Tool registers but every call returns 0 results The textColumn value is wrong — verify the column actually contains text in Databricks: SELECT <textColumn> FROM main.knowledge.product_specs_idx LIMIT 5. Also confirm the index is READY (not still building).

AUTH_FAILED on every call The warehouse connection's PAT lacks Vector Search privileges. In Databricks, grant the PAT user USE CATALOG + USE SCHEMA + SELECT on the index's catalog/schema. Re-test the warehouse connection (the vector index reuses its credentials — no separate test step).

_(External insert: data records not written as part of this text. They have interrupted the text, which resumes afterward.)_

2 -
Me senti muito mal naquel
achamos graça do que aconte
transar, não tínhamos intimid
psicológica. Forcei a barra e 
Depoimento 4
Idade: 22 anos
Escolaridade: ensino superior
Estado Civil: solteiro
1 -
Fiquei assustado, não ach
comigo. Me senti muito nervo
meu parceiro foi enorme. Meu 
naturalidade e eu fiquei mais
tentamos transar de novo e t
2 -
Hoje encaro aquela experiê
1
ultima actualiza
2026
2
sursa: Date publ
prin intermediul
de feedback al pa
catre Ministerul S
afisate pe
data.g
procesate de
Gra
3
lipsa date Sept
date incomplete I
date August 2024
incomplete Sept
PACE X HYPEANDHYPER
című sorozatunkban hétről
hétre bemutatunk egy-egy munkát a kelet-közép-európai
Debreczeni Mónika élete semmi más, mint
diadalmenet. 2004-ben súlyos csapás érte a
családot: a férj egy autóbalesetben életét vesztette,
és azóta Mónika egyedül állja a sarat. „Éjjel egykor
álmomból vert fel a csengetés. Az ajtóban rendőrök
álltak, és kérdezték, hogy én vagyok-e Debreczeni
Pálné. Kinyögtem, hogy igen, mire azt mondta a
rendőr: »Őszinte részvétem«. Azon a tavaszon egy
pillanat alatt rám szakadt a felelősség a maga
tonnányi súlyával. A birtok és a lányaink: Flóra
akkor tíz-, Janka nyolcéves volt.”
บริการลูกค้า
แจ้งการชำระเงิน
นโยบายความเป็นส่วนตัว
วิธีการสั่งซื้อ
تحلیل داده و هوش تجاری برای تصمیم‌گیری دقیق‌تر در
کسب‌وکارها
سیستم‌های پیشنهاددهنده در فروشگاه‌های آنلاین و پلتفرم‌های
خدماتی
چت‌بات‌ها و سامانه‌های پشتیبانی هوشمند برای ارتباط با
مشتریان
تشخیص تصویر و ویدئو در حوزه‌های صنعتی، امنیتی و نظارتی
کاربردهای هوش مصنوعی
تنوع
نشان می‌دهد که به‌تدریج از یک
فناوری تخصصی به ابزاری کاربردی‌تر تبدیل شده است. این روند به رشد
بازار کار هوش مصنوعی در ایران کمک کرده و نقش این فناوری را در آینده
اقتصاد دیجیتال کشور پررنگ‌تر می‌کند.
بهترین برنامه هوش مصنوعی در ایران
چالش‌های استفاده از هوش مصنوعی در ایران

Hits come back but citations show no url The index doesn't have a url column, or you didn't include it in returnColumns at registration. Re-register with the corrected returnColumns list.

Latency > 2 seconds per call Either the index is on a serverless endpoint that's cold-started, or the num_results is too high for the embedding model. Lower num_results to 5 (default) and confirm the endpoint type in Databricks. For consistent latency, switch to a provisioned serving endpoint.